Remakes are not inherently a bad thing. There are multiple ways to tell any story, and besides, with some movies, you’re not missing a whole lot just seeing the remake. So we’ll be curious to see what happens with Pet Sematary, apparently next to be remade.
Paramount has been knocking this idea around for a while; last we heard, a few years ago, Alexandre Aja was supposed to direct. He wound up making a movie with Stephen King’s son instead, and apparently this has been in limbo until they could find another European director to take over:
No stranger to ghouls and ghosts, 28 Weeks Later director Juan Carlos Fresnadillo looks ready to return to the horror genre as he’s in talks to helm Paramount’s remake of Pet Sematary. Lorenzo di Bonaventura is producing the remake to the 1989 horror classic along with Steven Schneider. Matt Greenberg and David Kajganich wrote the script.

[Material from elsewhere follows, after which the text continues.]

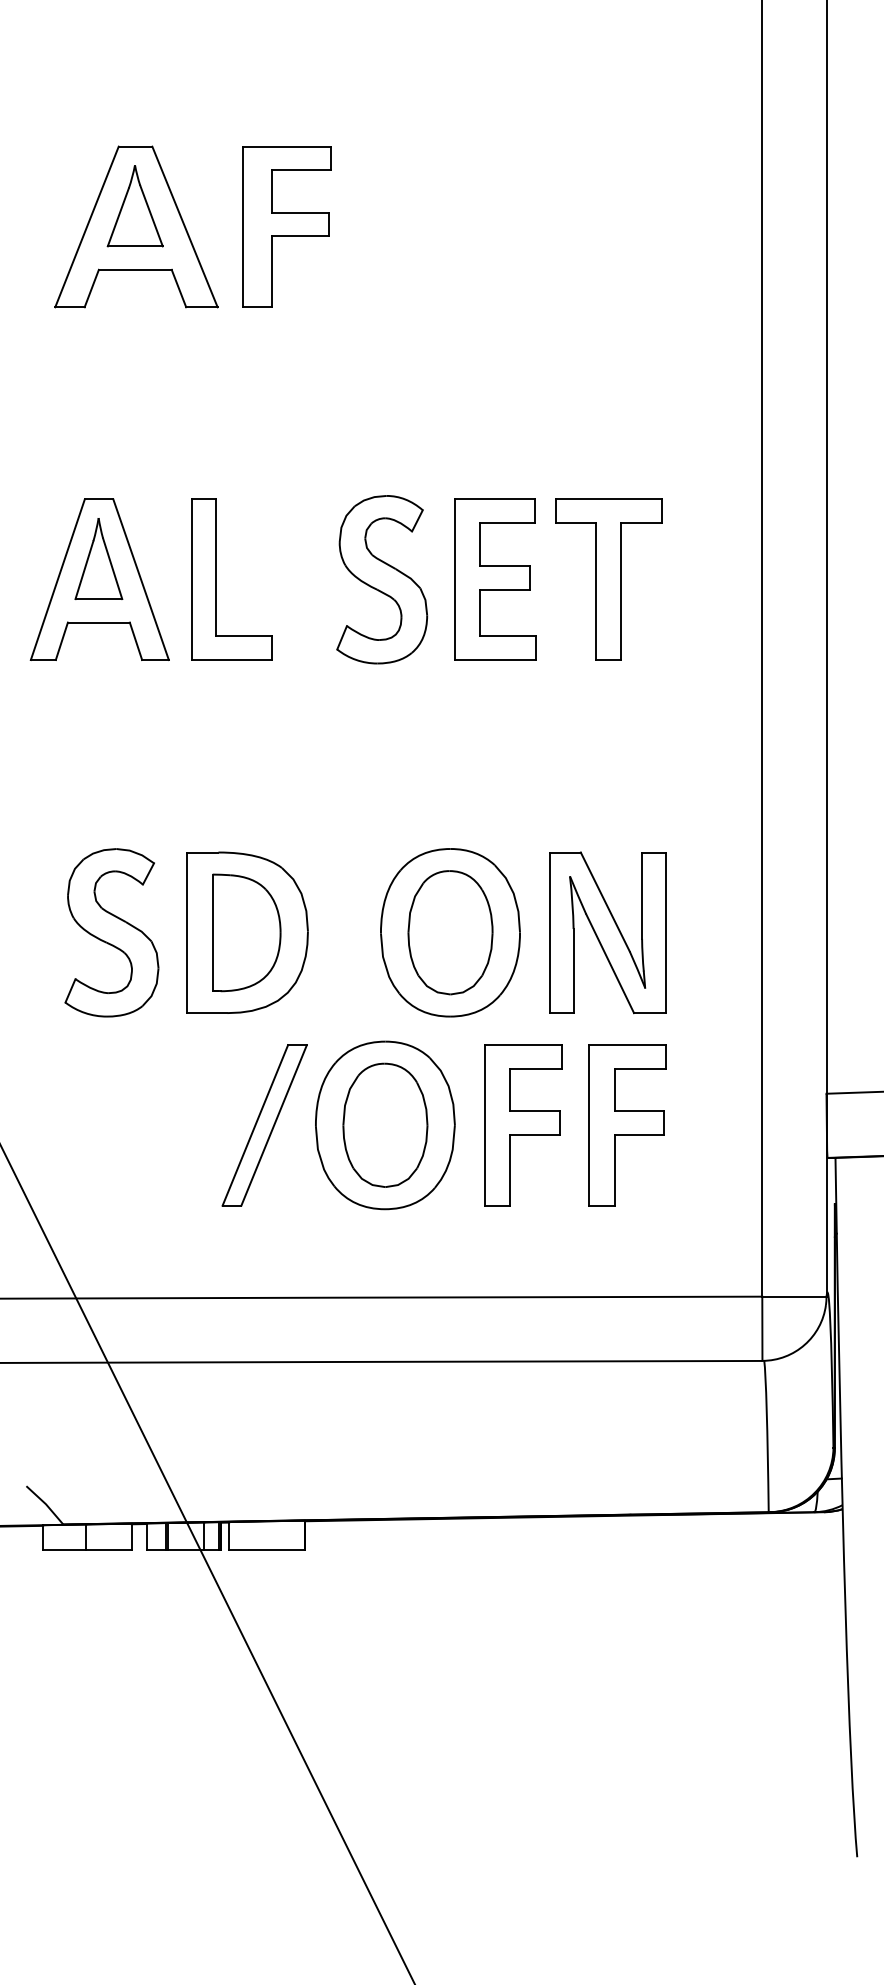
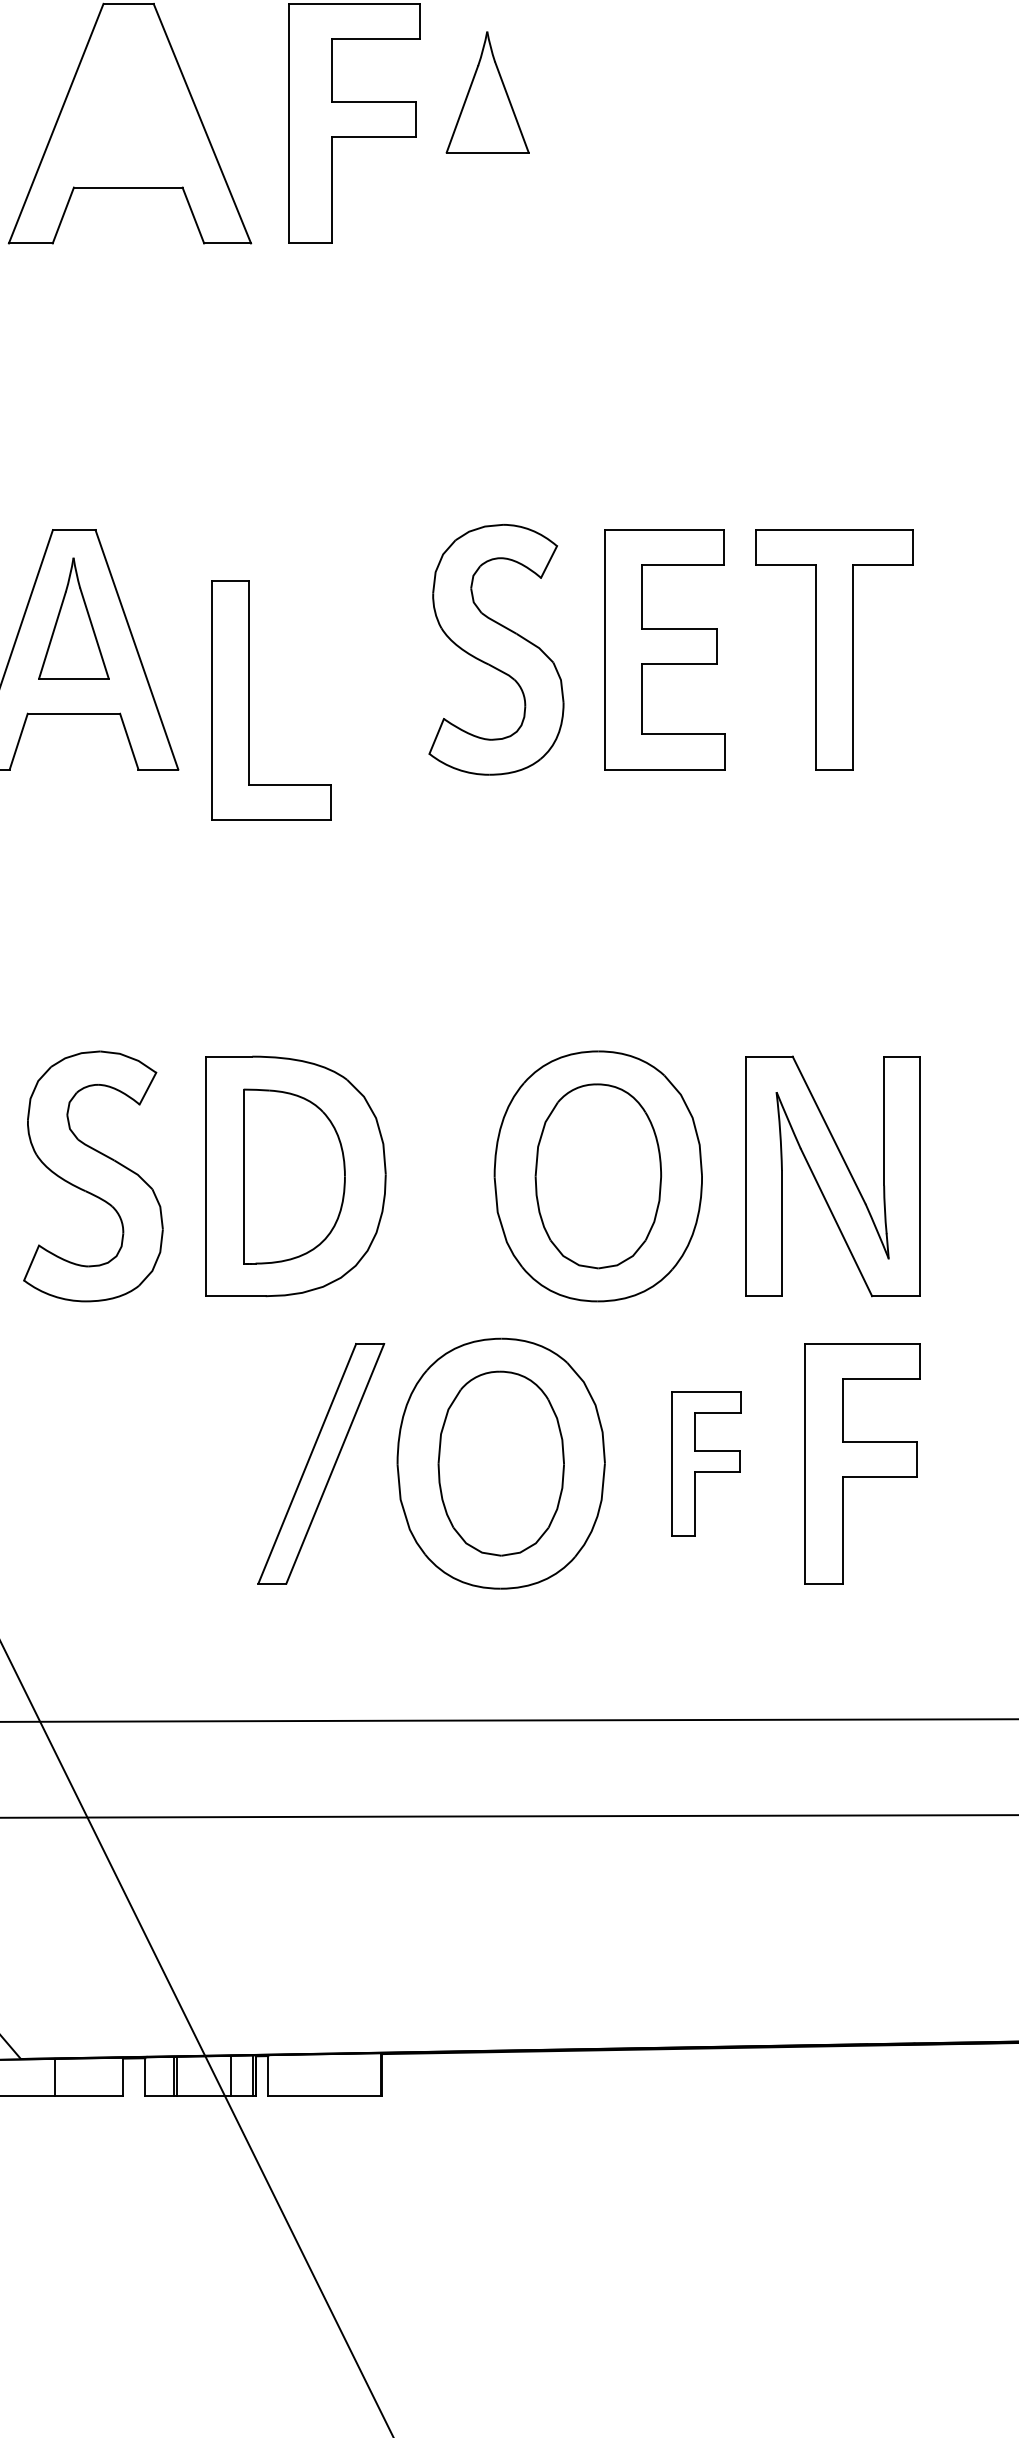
part: (134, 206) -> (486, 93), moved
part: (216, 579) -> (249, 700), moved
part: (523, 1125) -> (707, 1463), size x0.6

Variety is calling it a “classic” because it made a lot of money; in truth the critical reaction was a bit more mixed. And there’s room for a remake of Mary Lambert’s original not least because it stumbled into the trap a lot of Stephen King adaptations suffer from; assuming the horror comes from whatever supernatural creature is in the book, not the characters. Pet Sematary is creepy because Louis, the protagonist, is so sharply drawn and his motives are so sympathetic. If you could bring back the ones you loved if they were taken from you… why wouldn’t you? Anybody who’s gone through the stages of grief can tell you skipping that entirely has a deep, disturbing appeal.
Properly cast, probably with Ethan Hawke since he seems unable to turn down any horror movie he’s offered, it could be a genuinely disturbing film. Fingers crossed that dead, in this case, isn’t better.